Alpha's eyes narrowed. Labyrinths. The word echoed in his head.
---
Later, he found himself near a tavern, its sign cracked, its windows blackened with grime. The smell of stale ale and sweat seeped into the street. Inside, voices rose and fell. He lingered near the doorway.
"…did you hear? A caravan tried Viren last month."
"Viren?" another man scoffed. "The Undead Pit? No one returns from there."
"They say the walls shift. They say it sees you—twists itself around what you are. Killed them all, one by one."
"Bah. Rumors. Only fools and desperate men chase the Labyrinths."
"And yet…" the first man lowered his voice, "…the ones who return don't come back as beggars. They come back changed. As if fate itself crowns them."

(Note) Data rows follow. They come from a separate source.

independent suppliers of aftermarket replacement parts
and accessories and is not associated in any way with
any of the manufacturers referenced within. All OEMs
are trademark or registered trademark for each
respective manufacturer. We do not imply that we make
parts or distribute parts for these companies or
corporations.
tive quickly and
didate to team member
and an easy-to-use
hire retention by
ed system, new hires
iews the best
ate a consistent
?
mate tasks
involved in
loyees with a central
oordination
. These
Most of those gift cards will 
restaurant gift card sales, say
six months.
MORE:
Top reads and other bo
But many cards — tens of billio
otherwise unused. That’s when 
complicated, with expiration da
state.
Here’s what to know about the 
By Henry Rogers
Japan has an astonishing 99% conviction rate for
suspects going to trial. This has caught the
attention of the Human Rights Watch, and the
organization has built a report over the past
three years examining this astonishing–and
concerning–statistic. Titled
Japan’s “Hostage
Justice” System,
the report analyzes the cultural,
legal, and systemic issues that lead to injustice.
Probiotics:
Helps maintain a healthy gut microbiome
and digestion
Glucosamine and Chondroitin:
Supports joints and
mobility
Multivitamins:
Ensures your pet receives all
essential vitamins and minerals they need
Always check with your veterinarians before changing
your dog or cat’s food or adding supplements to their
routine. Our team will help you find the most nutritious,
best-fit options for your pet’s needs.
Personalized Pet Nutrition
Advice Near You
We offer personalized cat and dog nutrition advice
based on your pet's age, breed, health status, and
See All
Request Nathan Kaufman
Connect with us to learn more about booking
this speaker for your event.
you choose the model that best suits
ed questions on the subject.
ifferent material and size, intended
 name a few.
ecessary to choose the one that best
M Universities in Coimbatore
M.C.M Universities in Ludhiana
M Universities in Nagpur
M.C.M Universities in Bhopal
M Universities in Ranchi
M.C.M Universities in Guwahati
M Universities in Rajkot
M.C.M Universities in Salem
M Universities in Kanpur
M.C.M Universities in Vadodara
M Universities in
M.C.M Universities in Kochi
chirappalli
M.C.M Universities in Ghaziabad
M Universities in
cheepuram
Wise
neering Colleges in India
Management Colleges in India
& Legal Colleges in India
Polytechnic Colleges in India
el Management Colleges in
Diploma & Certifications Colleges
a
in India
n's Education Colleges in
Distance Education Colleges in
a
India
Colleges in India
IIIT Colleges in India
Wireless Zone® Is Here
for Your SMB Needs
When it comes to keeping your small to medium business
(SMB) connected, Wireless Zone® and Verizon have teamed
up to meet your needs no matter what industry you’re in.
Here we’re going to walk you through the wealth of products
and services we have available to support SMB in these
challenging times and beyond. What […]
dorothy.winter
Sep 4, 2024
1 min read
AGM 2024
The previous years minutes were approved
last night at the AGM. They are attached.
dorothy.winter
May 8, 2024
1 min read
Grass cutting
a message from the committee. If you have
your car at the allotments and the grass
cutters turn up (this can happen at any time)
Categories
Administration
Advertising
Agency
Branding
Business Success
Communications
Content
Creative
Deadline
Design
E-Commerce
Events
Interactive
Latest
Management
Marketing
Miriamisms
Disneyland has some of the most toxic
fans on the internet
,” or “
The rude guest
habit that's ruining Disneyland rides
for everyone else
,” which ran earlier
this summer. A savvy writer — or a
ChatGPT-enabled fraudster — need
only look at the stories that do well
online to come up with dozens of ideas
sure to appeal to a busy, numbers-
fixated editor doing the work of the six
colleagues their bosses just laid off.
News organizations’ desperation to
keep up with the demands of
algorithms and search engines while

The table erupted in arguments, some laughing, others swearing oaths.
Alpha turned away.
---
As night fell, he found himself at the city's edge again, staring out beyond the smoke-stained horizon. His body ached, but his mind was restless. The whispers he had caught were more than gossip. They carried weight, a strange current tugging at him.
The Labyrinths.
Places where the empire's poor threw themselves to either die or awaken.

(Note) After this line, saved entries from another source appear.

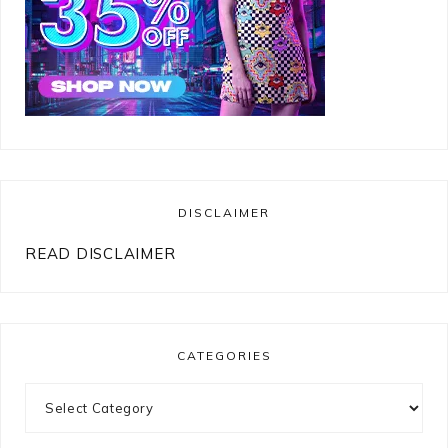
DISCLAIMER
READ DISCLAIMER
CATEGORIES
Categories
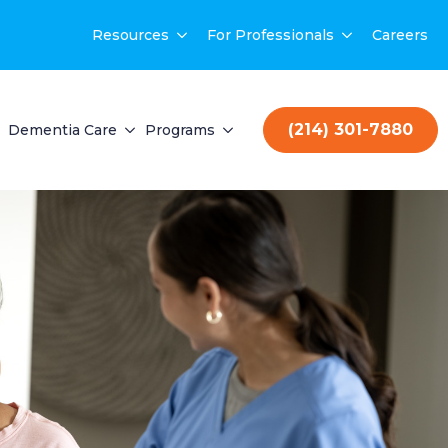
Resources
For Professionals
Careers
(214) 301-7880
Dementia Care
Programs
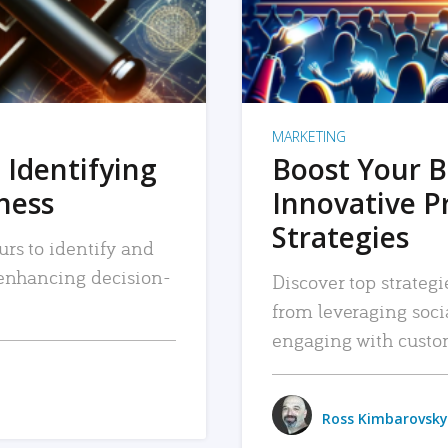
MARKETING
 Identifying
Boost Your B
iness
Innovative P
Strategies
urs to identify and
, enhancing decision-
Discover top strategi
from leveraging soc
engaging with custo
Ross Kimbarovsky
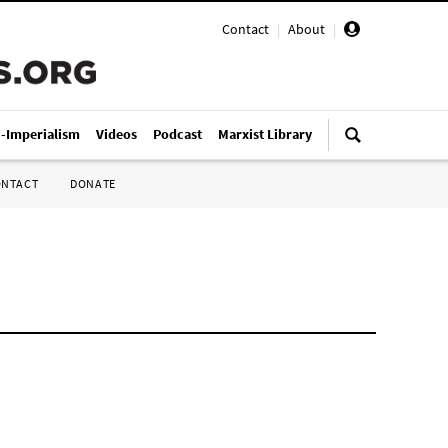
Contact
|
About
|
i-Imperialism
Videos
Podcast
Marxist Library
ONTACT
DONATE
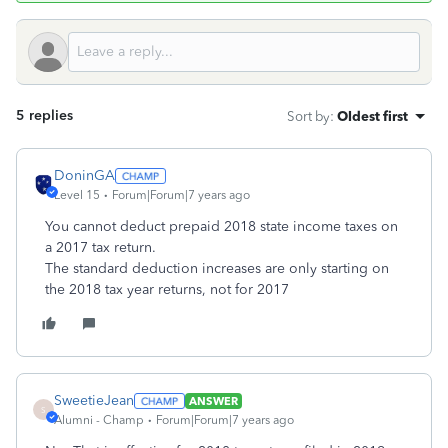
5 replies
Sort by
:
Oldest first
DoninGA
Level 15
Forum|Forum|7 years ago
You cannot deduct prepaid 2018 state income taxes on
a 2017 tax return.
The standard deduction increases are only starting on
the 2018 tax year returns, not for 2017
SweetieJean
ANSWER
S
Alumni - Champ
Forum|Forum|7 years ago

And one name burned brighter than the rest: 'Viren.'
The Undead Labyrinth.
Alpha's breath was steady, but his eyes carried a strange light. He did not smile. He did not hope. He only listened to the silence around him, and in it, he heard the faintest echo—like the heartbeat of something vast and waiting.
---
He slept poorly again, curled against stone. But when dawn rose, and Talesvold's Edge stirred awake with shouts and smoke, Alpha already knew his next step.
He would not linger in emptiness.
If the world had places that shifted to meet the soul, then perhaps in their depths he would see himself for the first time.